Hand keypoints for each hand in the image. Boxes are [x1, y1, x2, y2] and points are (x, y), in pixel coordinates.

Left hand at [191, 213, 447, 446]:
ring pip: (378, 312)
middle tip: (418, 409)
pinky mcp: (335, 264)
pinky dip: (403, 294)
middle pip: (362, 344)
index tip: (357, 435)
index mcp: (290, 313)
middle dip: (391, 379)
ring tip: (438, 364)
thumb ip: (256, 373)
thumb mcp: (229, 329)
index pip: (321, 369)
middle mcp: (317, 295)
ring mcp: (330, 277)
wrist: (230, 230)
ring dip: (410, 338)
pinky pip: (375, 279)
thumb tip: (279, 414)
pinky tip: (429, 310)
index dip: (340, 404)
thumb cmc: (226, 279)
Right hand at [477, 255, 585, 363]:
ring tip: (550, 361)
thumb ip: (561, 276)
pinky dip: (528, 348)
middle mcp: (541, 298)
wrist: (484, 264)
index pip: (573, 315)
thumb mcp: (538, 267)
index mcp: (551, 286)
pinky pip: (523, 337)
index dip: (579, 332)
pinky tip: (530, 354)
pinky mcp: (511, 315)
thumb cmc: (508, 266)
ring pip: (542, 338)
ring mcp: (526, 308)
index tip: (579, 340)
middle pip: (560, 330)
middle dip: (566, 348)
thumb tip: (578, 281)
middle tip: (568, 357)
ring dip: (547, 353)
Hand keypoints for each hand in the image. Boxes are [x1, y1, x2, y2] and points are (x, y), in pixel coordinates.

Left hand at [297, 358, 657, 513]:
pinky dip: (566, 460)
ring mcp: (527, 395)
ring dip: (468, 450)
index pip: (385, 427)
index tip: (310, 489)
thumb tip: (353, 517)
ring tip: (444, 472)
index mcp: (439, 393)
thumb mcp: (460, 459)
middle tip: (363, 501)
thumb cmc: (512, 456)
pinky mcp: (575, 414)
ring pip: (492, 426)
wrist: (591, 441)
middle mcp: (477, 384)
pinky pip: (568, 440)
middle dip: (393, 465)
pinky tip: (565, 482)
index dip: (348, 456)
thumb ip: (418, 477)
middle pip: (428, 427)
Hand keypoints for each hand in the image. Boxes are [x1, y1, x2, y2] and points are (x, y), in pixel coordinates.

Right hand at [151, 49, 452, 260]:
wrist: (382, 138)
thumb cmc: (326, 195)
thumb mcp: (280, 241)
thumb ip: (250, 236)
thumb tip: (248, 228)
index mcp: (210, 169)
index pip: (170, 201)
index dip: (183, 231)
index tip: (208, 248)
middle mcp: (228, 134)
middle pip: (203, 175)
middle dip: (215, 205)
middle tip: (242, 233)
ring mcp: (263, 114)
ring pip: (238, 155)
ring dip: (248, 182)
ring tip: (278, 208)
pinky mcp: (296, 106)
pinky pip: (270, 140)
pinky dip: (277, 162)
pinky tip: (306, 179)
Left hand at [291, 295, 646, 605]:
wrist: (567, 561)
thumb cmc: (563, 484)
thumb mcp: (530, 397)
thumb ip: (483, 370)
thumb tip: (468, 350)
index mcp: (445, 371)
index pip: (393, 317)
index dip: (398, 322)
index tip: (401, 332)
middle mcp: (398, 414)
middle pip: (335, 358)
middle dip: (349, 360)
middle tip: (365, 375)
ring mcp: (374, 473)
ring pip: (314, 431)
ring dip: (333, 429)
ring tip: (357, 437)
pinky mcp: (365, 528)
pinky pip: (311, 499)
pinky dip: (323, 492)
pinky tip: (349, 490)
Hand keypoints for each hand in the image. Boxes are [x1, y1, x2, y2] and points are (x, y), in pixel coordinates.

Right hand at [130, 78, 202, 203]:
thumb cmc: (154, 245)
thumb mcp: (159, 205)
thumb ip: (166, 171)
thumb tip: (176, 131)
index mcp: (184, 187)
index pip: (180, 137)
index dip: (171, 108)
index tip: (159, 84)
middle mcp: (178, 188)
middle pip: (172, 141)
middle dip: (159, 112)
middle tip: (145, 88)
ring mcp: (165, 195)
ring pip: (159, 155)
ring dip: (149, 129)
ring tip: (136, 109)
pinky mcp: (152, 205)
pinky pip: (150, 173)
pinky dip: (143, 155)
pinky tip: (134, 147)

EXERCISE
Only the lines holding the string "Right" are needed; copy each of them from the material above.

ANSWER SPACE
Right hand at [477, 255, 585, 363]:
Right hand at [151, 49, 452, 260]:
Right hand at [130, 78, 202, 203]:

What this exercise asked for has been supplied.